* WORK ORDER *
Extract the lines from the first line of the records below through the line containing "index dip: (204, 90)", inclusive, and reproduce them exactly as written.
*** DATA Section Begins ***
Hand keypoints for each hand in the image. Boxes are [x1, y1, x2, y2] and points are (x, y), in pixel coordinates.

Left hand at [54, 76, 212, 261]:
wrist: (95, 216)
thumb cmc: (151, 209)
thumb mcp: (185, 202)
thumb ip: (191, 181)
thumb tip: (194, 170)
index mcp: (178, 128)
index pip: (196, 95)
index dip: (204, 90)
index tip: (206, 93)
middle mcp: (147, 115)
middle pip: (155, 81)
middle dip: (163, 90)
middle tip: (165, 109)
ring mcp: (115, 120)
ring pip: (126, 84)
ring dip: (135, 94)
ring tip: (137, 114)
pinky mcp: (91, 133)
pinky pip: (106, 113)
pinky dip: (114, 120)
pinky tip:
*** DATA Section Ends ***
* RESPONSE TO THE TASK *
Hand keypoints for each hand in the image. Boxes are [x1, y1, x2, y2] and points are (x, y), in pixel coordinates.

Left hand at [54, 76, 212, 261]:
wrist: (95, 216)
thumb cmc: (151, 209)
thumb mcp: (185, 202)
thumb ip: (191, 181)
thumb tip: (194, 170)
index mcp: (178, 128)
index pip: (196, 95)
index dip: (204, 90)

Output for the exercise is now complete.